■ What to do ■
Repeat each entry in the data, exactly.
*** Records shown ***
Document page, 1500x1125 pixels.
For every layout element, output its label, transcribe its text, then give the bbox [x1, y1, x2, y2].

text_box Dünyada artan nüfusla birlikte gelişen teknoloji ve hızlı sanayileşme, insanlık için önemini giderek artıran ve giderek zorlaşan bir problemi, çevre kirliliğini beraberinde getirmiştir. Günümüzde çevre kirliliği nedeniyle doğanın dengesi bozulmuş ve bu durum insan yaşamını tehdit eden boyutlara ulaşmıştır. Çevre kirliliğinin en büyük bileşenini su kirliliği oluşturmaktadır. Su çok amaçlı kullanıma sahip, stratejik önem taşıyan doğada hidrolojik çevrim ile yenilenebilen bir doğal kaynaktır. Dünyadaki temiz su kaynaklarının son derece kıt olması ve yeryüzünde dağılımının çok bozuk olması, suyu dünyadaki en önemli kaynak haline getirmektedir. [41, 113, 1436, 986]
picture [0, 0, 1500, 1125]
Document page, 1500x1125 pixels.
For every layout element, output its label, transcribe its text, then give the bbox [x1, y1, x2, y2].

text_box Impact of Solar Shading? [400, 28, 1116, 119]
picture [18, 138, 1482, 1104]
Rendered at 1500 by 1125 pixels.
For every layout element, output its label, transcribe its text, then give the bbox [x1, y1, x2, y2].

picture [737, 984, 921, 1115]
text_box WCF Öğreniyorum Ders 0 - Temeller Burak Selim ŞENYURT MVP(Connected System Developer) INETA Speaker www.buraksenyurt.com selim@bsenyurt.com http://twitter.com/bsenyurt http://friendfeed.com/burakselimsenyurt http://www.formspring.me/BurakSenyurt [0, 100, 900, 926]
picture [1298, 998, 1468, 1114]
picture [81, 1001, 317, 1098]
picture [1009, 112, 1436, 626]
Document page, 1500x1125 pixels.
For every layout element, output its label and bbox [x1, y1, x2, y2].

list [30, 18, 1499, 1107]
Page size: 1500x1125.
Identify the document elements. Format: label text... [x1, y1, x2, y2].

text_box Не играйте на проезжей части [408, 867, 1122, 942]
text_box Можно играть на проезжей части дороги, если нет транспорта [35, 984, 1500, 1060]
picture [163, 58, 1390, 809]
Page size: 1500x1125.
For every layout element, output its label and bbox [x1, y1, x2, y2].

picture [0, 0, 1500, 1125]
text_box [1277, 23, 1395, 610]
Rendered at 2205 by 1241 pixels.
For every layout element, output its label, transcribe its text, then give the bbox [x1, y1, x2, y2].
***
■ Response ■
Document page, 1500x1125 pixels.
For every layout element, output its label, transcribe its text, then give the bbox [x1, y1, x2, y2].

text_box Dünyada artan nüfusla birlikte gelişen teknoloji ve hızlı sanayileşme, insanlık için önemini giderek artıran ve giderek zorlaşan bir problemi, çevre kirliliğini beraberinde getirmiştir. Günümüzde çevre kirliliği nedeniyle doğanın dengesi bozulmuş ve bu durum insan yaşamını tehdit eden boyutlara ulaşmıştır. Çevre kirliliğinin en büyük bileşenini su kirliliği oluşturmaktadır. Su çok amaçlı kullanıma sahip, stratejik önem taşıyan doğada hidrolojik çevrim ile yenilenebilen bir doğal kaynaktır. Dünyadaki temiz su kaynaklarının son derece kıt olması ve yeryüzünde dağılımının çok bozuk olması, suyu dünyadaki en önemli kaynak haline getirmektedir. [41, 113, 1436, 986]
picture [0, 0, 1500, 1125]
Document page, 1500x1125 pixels.
For every layout element, output its label, transcribe its text, then give the bbox [x1, y1, x2, y2].

text_box Impact of Solar Shading? [400, 28, 1116, 119]
picture [18, 138, 1482, 1104]
Rendered at 1500 by 1125 pixels.
For every layout element, output its label, transcribe its text, then give the bbox [x1, y1, x2, y2].

picture [737, 984, 921, 1115]
text_box WCF Öğreniyorum Ders 0 - Temeller Burak Selim ŞENYURT MVP(Connected System Developer) INETA Speaker www.buraksenyurt.com selim@bsenyurt.com http://twitter.com/bsenyurt http://friendfeed.com/burakselimsenyurt http://www.formspring.me/BurakSenyurt [0, 100, 900, 926]
picture [1298, 998, 1468, 1114]
picture [81, 1001, 317, 1098]
picture [1009, 112, 1436, 626]
Document page, 1500x1125 pixels.
For every layout element, output its label and bbox [x1, y1, x2, y2].

list [30, 18, 1499, 1107]
Page size: 1500x1125.
Identify the document elements. Format: label text... [x1, y1, x2, y2].

text_box Не играйте на проезжей части [408, 867, 1122, 942]
text_box Можно играть на проезжей части дороги, если нет транспорта [35, 984, 1500, 1060]
picture [163, 58, 1390, 809]
Page size: 1500x1125.
For every layout element, output its label and bbox [x1, y1, x2, y2].

picture [0, 0, 1500, 1125]
text_box [1277, 23, 1395, 610]
Rendered at 2205 by 1241 pixels.
For every layout element, output its label, transcribe its text, then give the bbox [x1, y1, x2, y2].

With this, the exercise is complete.